#10 Wear Comfortable Shoes
Apr 19th, 2008 by doing better
Have you ever seen ballet dancers’ feet when they take off their pointe shoes? They’re not a pretty sight. I heard a company choreographer give notes to her dancers after a performance, including the instruction, “No more exploding toes!” Nearby in the dressing room lay a pointe shoe with a dark stain spread across the toe box. It is remarkable how ethereal the dancers look on stage when their foundation is so warped and bloody.
Clearly, there is a correlation between the gracefulness and beauty of the upper form and the grotesque deformity of the root. This opposition represents the balance of all things in the universe. Good and evil, light and dark, beautiful and ugly: these extremes give meaning to our existence.
Ordinary women cannot aspire to be as graceful as ballet dancers, but we do our best to achieve the holy balance. Wedging our feet day after day into high, narrow shoes, we deform them over the years, nurturing bunions, ingrown toenails and pinched nerves, as well as minor complaints such as blisters and sore feet at the end of the day.
......
GOAL OF THE EXERCISE
In the comfortable-shoes post, what instruction did the company choreographer give her dancers after a performance? The records have nothing to do with this.

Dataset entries
......
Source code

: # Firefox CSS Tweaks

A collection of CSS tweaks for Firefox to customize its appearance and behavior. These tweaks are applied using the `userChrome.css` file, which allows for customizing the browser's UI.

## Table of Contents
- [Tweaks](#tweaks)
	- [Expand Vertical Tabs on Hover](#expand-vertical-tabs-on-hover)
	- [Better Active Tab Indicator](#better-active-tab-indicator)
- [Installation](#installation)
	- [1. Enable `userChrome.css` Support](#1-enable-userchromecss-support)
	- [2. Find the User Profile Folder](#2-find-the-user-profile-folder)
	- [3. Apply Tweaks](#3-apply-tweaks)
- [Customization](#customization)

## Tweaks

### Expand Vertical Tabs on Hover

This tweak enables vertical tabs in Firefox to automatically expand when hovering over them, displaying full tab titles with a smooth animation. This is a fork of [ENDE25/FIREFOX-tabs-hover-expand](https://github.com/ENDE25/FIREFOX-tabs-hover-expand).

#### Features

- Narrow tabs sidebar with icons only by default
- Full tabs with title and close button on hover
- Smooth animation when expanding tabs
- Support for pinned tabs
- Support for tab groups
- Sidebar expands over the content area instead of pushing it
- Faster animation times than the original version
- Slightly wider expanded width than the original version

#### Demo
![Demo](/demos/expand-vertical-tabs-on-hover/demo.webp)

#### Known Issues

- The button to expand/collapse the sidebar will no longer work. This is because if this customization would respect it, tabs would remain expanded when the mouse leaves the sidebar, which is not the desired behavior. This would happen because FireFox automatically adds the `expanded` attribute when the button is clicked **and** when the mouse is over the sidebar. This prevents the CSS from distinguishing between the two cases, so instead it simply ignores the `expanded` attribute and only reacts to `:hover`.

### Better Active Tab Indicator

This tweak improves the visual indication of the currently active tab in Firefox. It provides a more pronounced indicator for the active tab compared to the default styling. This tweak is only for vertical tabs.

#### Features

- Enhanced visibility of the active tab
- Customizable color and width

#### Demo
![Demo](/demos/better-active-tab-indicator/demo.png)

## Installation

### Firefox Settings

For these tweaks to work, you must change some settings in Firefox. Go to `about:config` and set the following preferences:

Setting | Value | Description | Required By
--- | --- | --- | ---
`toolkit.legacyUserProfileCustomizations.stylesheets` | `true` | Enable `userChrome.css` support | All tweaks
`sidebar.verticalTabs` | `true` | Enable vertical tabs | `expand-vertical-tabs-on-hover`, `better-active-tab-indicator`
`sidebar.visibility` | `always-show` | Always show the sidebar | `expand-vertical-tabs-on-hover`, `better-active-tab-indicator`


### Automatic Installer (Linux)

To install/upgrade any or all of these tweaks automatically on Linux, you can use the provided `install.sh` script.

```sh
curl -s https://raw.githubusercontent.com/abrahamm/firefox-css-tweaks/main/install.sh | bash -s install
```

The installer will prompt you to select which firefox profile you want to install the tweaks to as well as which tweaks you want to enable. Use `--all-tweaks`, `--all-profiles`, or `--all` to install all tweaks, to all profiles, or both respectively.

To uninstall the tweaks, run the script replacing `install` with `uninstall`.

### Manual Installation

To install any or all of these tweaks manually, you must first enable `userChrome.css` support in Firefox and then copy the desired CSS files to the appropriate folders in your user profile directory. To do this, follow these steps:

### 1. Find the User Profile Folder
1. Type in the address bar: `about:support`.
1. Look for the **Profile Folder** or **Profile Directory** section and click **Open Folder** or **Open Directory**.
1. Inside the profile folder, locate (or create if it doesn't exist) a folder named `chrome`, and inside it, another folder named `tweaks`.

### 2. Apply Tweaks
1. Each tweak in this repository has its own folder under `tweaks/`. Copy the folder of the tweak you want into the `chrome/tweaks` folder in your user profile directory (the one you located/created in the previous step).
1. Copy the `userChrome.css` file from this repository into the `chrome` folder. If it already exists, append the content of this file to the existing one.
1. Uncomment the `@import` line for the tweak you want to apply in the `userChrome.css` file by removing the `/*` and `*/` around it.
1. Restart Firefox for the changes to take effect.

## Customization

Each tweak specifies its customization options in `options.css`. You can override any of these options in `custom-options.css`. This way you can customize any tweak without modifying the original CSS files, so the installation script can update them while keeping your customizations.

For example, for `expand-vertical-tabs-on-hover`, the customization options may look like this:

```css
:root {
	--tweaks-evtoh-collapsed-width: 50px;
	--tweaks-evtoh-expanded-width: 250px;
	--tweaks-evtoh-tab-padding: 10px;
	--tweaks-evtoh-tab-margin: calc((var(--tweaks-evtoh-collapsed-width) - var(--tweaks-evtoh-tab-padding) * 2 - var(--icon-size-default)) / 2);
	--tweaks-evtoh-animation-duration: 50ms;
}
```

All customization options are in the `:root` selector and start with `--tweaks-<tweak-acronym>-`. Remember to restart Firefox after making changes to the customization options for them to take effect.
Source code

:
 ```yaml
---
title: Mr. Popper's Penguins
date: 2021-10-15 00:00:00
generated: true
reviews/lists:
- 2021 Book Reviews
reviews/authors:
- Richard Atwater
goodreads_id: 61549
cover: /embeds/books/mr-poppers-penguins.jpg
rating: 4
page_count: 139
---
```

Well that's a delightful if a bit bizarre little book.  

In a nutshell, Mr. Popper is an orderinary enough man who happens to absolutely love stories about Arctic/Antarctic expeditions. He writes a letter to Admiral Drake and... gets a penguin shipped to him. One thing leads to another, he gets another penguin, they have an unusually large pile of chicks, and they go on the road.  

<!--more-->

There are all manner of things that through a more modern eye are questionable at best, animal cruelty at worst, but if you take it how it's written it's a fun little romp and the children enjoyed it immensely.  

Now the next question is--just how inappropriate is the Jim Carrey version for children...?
......
ANSWER TO THE PROBLEM
"No more exploding toes!"